→ **REQUIRED ACTION 1**
According to the article on Mira's tail, what is Mira's space velocity as it moves through the Milky Way?
→ **REQUIRED ACTION 2**
Repeat the passage from the article on Mira's tail, starting with "Mira’s Marvelous Tail" and going on through "is 70 Ceti.)".

------ READING PASSAGE ------

Mira’s Marvelous Tail

Mira's 2° far-ultraviolet tail
The full length of Mira's tail, extending 2° from the famous red star, became clear only by stitching several GALEX mapping frames together. Click image for larger view. (In the large view, the bright star at far left is 70 Ceti.)
NASA / JPL-Caltech / C. Martin / M. Seibert
The famous long-period variable star Mira (Omicron Ceti) is just a tiny pinpoint in the eyepiece of a telescope. But, astronomers announced today, Mira has blown off a gassy hood and tail so big that they wouldn't even fit into your telescope’s field of view.

Like puffy smoke from a steam locomotive in an old Western, Mira’s tail consists of gas and dust puffed out by the star during its speedy trek through the interstellar gas of the Milky Way. The tail was discovered only now because it emits only far-ultraviolet light. As reported in the August 16th issue of Nature, D. Christopher Martin (Caltech) and his colleagues spotted signs of Mira's tail during routine inspection of images from NASA's Galaxy Evolution Explorer (GALEX) satellite, which is on a mission to map the far-ultraviolet sky. “One of our team members noted a bit of fluff around Mira,” says Martin, “and we decided to take deeper images.”

Mira is an old, pulsating red giant on the verge of becoming a planetary nebula. The star has about 1.5 times the mass of the Sun and is orbited by a much fainter white-dwarf companion (orbital period about 400 years). Like all long-period red variables, Mira is shedding a lot of material into space: about one Earth mass every eight years.

Mira is plunging through our part of the Milky Way with an unusually large space velocity, 130 kilometers per second. This accounts for the length of the tail that it has left behind in the interstellar medium. In addition, some the blown-off gas piles up in a bow shock in front of the star, as is dimly visible in the GALEX images.

According to the team, the far-ultraviolet glow is probably caused by fluorescence of hydrogen molecules hit by energetic electrons.

2-color closeup
In this two-color closeup by GALEX, far ultraviolet is shown as blue and nearer ultraviolet as red. Mira appears to be emitting two narrow, swirly streamers of stuff, which spread out to form a comet-like head and, eventually, tail. Note the detached bow shock of far-ultraviolet gas just in front of the head, to the right.

------ MATERIAL PROVIDED ------

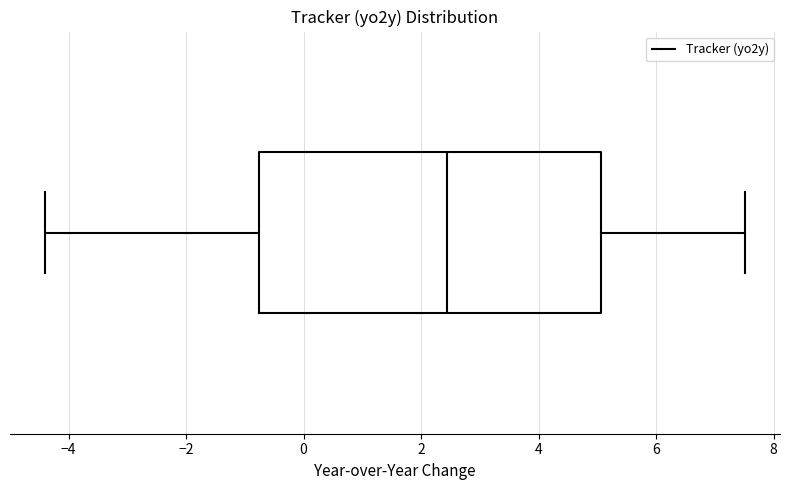

Read this box plot against the x-axis: the position of the median line, the range covered by the box, and the ends of both whiskers. The values are not printed on the chart, so give them approximately, as read against the axis.

median 2.4, box -0.8 to 5.0, whiskers -4.4 to 7.6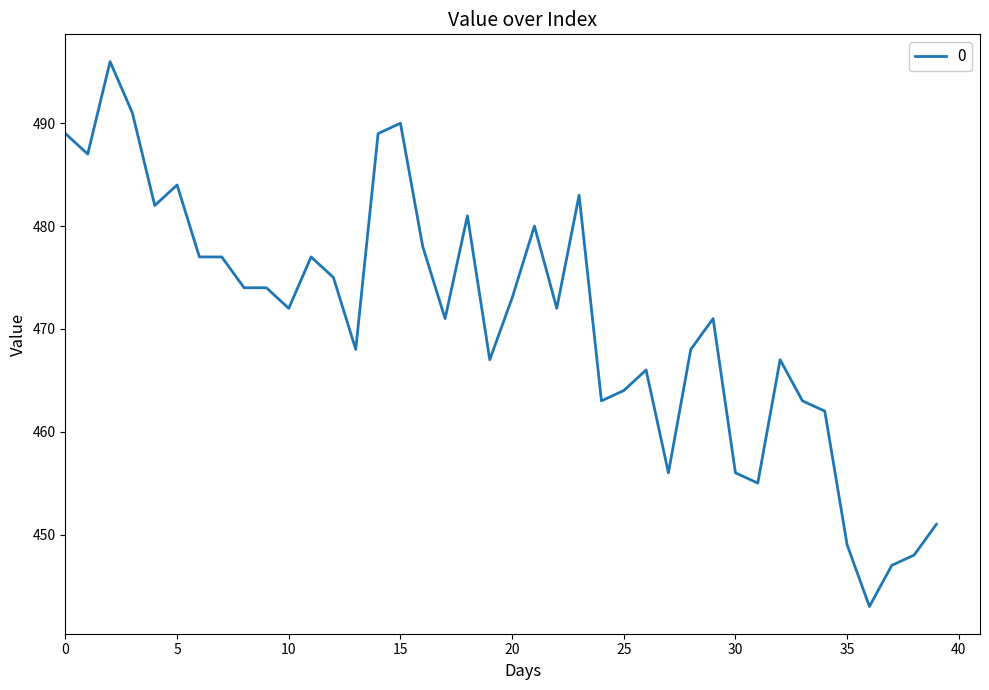

Reading left to right, list all the values displayed in this chart.

489	487	496	491	482	484	477	477	474	474	472	477	475	468	489	490	478	471	481	467	473	480	472	483	463	464	466	456	468	471	456	455	467	463	462	449	443	447	448	451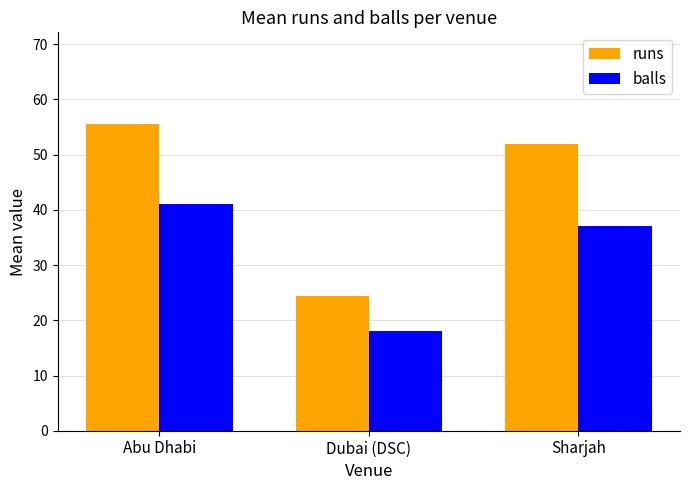

How many bars are there in each group?

2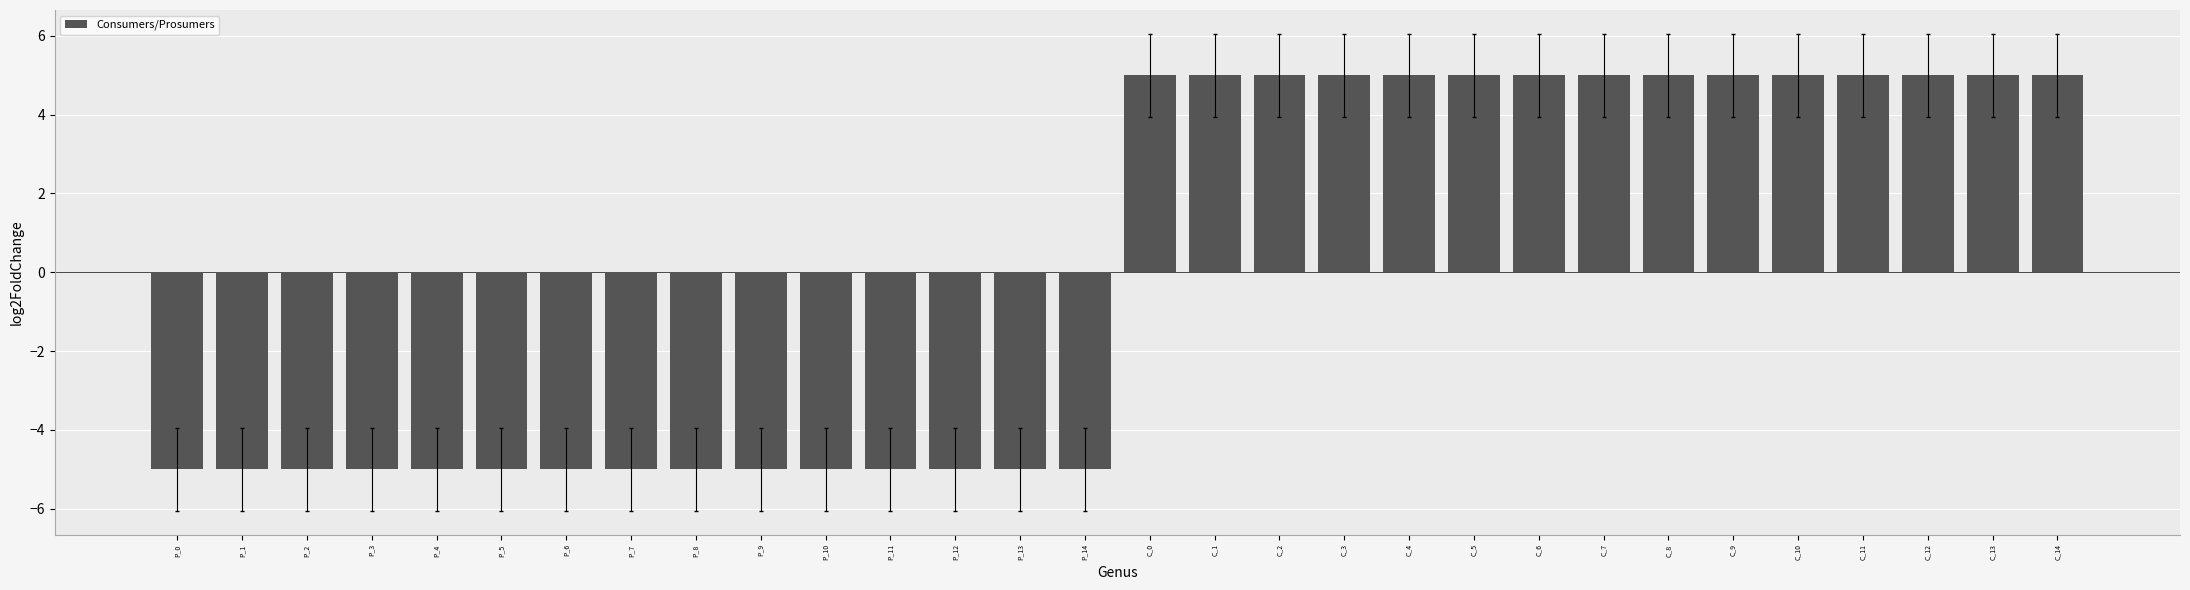

Reading left to right, transcribe all the data shown in this chart.

P_0=-5	P_1=-5	P_2=-5	P_3=-5	P_4=-5	P_5=-5	P_6=-5	P_7=-5	P_8=-5	P_9=-5	P_10=-5	P_11=-5	P_12=-5	P_13=-5	P_14=-5	C_0=5	C_1=5	C_2=5	C_3=5	C_4=5	C_5=5	C_6=5	C_7=5	C_8=5	C_9=5	C_10=5	C_11=5	C_12=5	C_13=5	C_14=5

------

→ **TASK RESULT 1**
130 kilometers per second.

→ **TASK RESULT 2**
Mira’s Marvelous Tail

Mira's 2° far-ultraviolet tail
The full length of Mira's tail, extending 2° from the famous red star, became clear only by stitching several GALEX mapping frames together. Click image for larger view. (In the large view, the bright star at far left is 70 Ceti.)